The director of my architecture program back at Stanford followed me on Instagram today and the first thing he got to look at is my photo of a knife stabbed through a menthol Marlboro. I hope he doesn't judge - but whatever, he knows me - it's all fine - it just make sense - older people read us as easily as we would a children's book. Reading between the lines for a novel only 25 years old must be pretty damn predictable to a 50 year old soul.
I never knew, I never cared
I wonder how we came to this
I play it over in my head
You're watching video instead
And we'd do anything for the high
Must you leave now
Why must you leave now
That's what you said
No idea what this story must refer to. Something heart breaking probs. Says she was born in 1983. So what, 32? Man, so much more time.
I found a folded note in one of my old journals today. It was some draft of a love letter to this girl before she moved away. I put it in the sleeve of one of my favorite records and gave it to her when I drove her to the airport and said bye. The record was translucent and red.
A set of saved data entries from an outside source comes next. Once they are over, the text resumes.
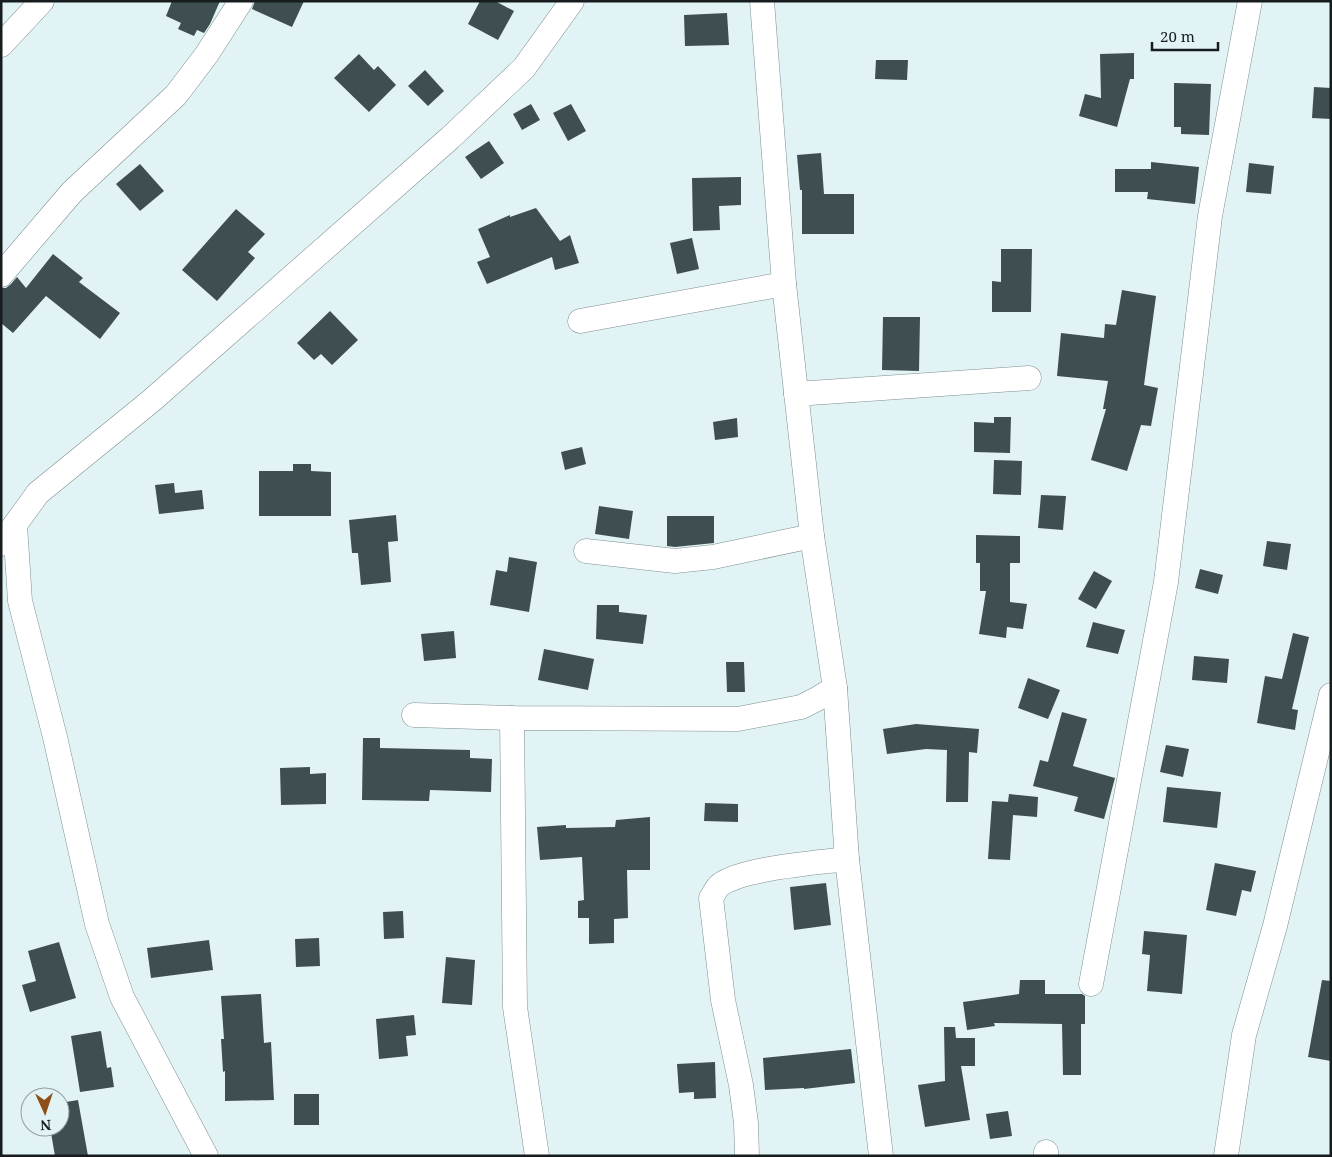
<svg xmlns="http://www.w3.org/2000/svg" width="1332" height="1157" viewBox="0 0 1332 1157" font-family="'Noto Serif',serif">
	<rect width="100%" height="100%" fill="#e2f3f6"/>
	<!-- building -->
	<g fill="#3f4e50">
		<polygon points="172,1 220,1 210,24 204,33 197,30 194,36 178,29 181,23 166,16"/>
		<polygon points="255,1 304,1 292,27 252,9"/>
		<polygon points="480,1 495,1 514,11 498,40 468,24"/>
		<polygon points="727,13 729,45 685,46 684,15"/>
		<polygon points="1134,53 1134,79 1130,79 1117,127 1079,116 1085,94 1101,98 1100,54"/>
		<polygon points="359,54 374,70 378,66 396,85 369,112 334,78"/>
		<polygon points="876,60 908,60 907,80 875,79"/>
		<polygon points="425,70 444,91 428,106 408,86"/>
		<polygon points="1174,83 1211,84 1209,135 1181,134 1181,127 1174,127"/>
		<polygon points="1314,87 1331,88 1331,119 1312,118"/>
		<polygon points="531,104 540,120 522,130 513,114"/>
		<polygon points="571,104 586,131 568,141 553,113"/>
		<polygon points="489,141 504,163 481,179 465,157"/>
		<polygon points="821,153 824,194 854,194 854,234 802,234 802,190 800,190 797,155"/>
		<polygon points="1151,162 1199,167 1195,204 1147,199 1148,192 1115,192 1115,169 1151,169"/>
		<polygon points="1249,163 1274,166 1271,194 1246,192"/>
		<polygon points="140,164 164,191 140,211 116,184"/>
		<polygon points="741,177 741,205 719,206 720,230 693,231 692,178"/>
		<polygon points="536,208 560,241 570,235 579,263 555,270 552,257 487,284 477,262 490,257 478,229 510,215 510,217"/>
		<polygon points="236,209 265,234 248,252 255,258 217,301 182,270"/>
		<polygon points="692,238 699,269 677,274 670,243"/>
		<polygon points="1001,249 1032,249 1031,312 992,312 992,281 1001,282"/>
		<polygon points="53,254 83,278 79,282 120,313 100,339 46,296 13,333 1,323 1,288 6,288 11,284 17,277 26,288"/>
		<polygon points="1122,290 1156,296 1144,385 1158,388 1151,426 1141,425 1127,471 1091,460 1106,409 1103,409 1108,381 1057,376 1061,333 1104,338 1105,324 1116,325"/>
		<polygon points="330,311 358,340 332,365 321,354 314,360 297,343"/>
		<polygon points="883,317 920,317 919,371 882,370"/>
		<polygon points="994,417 1011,417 1010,453 974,452 974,422 994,423"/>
		<polygon points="737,418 738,437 715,440 713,422"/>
		<polygon points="582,447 586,464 565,470 561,452"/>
		<polygon points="994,460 1022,461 1021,495 993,494"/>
		<polygon points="293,464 311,464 311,471 331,472 331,516 259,516 259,471 293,471"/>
		<polygon points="174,483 175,493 202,490 204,509 159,514 155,485"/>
		<polygon points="1041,495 1066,496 1063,530 1038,528"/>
		<polygon points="599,506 633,511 629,539 595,534"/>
		<polygon points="396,515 398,541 388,542 391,582 361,585 358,553 352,553 349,520"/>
		<polygon points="667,516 714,516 714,543 675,547 667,546"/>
		<polygon points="976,535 1020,536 1020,563 1010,563 1010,602 1027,604 1023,629 1007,627 1006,638 979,634 986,591 980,591 980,563 976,563"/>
		<polygon points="1267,541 1291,544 1287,570 1263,566"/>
		<polygon points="509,557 537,562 529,612 490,605 496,570 507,572"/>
		<polygon points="1200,569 1223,575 1218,594 1195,588"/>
		<polygon points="1094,571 1112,581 1096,609 1078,599"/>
		<polygon points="597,605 619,605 619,612 647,615 643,644 596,639"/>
		<polygon points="1093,622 1125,630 1118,654 1086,647"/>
		<polygon points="454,631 456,658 424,661 421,634"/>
		<polygon points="1293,633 1309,637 1292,709 1298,710 1295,730 1257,723 1265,676 1282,679"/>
		<polygon points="544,649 594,659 588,690 538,680"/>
		<polygon points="1194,656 1229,659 1227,683 1192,680"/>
		<polygon points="726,662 744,662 745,692 727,692"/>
		<polygon points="1028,678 1060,690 1048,719 1018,708"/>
		<polygon points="1062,712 1087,719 1073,766 1115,778 1104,819 1074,811 1078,797 1033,786 1040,760 1048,762"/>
		<polygon points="916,724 979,729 977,753 969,752 968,802 946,802 947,750 926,749 887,754 883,729"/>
		<polygon points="363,738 380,738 380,748 470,750 470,758 492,759 491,792 430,790 429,801 362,800"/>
		<polygon points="1166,745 1189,749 1183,777 1160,772"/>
		<polygon points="310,767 310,774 326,773 326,804 281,805 280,768"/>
		<polygon points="1167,787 1221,792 1217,828 1163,822"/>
		<polygon points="1009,794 1038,797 1037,817 1013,815 1010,860 988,859 992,801 1008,802"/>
		<polygon points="705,803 738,804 738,822 704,821"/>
		<polygon points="650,817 650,870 627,870 628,918 614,919 614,943 589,944 589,918 578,918 578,901 584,900 582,857 540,860 537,827 566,825 566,828 615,827 616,820"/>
		<polygon points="1215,863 1256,871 1251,892 1242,890 1236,916 1206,910"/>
		<polygon points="826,883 831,925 794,930 790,887"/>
		<polygon points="403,911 404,938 384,939 383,912"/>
		<polygon points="1144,931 1187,935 1182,994 1147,991 1150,955 1142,954"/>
		<polygon points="319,938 320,966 296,967 295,939"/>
		<polygon points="209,940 213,970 151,978 147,948"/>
		<polygon points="59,942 76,998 30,1012 22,985 36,981 28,951"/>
		<polygon points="446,957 475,960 472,1005 442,1003"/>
		<polygon points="1020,980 1045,980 1045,994 1082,994 1085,996 1085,1024 1081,1024 1081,1075 1063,1075 1062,1024 994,1023 995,1026 967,1030 963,1002 1019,994"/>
		<polygon points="1322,980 1331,981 1331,1061 1308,1057"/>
		<polygon points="261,994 264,1043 271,1042 274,1100 225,1101 225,1071 223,1072 221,1039 224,1039 221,996"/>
		<polygon points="414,1015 416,1035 406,1036 408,1056 379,1059 376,1019"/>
		<polygon points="944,1027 955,1027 956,1038 975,1038 975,1066 961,1066 970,1120 925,1127 918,1085 945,1081"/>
		<polygon points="101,1031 107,1068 111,1067 114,1087 80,1092 71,1036"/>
		<polygon points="851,1049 855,1083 804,1089 804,1088 765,1090 763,1058"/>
		<polygon points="715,1062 716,1098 694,1099 694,1092 679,1093 677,1064"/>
		<rect x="294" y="1094" width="25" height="31"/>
		<polygon points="78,1100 88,1156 55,1156 50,1127 60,1127 60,1103"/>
		<polygon points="1008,1111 1012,1136 990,1139 986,1114"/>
	</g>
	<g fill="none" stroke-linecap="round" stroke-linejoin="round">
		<!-- minor casing -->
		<g stroke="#7e8e91" stroke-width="25">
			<g id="minor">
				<polyline points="762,1 784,284 812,536 835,688 847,859 881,1156"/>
				<polyline points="1,45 42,1"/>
				<polyline points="1,275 72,192 176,95 207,54 241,1"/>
				<polyline points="580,321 784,284"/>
				<polyline points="796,394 1029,378"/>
				<polyline points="15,525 20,601 55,737 97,924 122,997 206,1156"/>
				<polyline points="1,544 38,493 151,401 450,138 524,68 572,1"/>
				<polyline points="586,551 675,561 713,557 812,536"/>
				<polyline points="414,715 512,718 738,719 801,707 817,699 835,688"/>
				<polyline points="512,718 515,1007 537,1156"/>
				<polyline points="1091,984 1166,582 1210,216 1250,1"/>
				<polyline points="1046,1152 1046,1156"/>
				<path d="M747 1156 746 1123 741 1085 723 1000 711 898C714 894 716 888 720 885 743 868 816 863 847 859"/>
				<polyline points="1226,1156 1244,1035 1275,926 1331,695"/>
			</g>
		</g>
		<!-- minor -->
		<use href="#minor" stroke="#fff" stroke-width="24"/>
	</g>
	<!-- border -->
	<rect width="1332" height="1157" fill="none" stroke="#171d1e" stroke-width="5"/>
	<!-- north arrow -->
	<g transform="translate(45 1112) rotate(177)"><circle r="24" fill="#e2f3f6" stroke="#919da0"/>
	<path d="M0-4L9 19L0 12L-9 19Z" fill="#8d4f15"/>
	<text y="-8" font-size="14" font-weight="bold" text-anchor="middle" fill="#171d1e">N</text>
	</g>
	<!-- scale -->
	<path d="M1152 42v8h66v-8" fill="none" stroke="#171d1e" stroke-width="2.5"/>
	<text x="1160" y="42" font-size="15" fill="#171d1e" stroke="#e2f3f6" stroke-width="4" paint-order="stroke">20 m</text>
</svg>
It was called Roses. It looked like strawberry jello frozen into a disc. The song isn't very complex, but it's neon sunshine - and I guess that kinda captures that whole thing quite precisely. We don't really talk anymore - ain't nobody got time for dat. Funny how the strongest feelings kind of just dissolve into Odyssean distant memories.
No reason to stop living life as if it were the Odyssey though.
I'm going to rewatch Jodorowsky's Dune on Friday with a few first-timers.
I wonder what color the fire will be this time?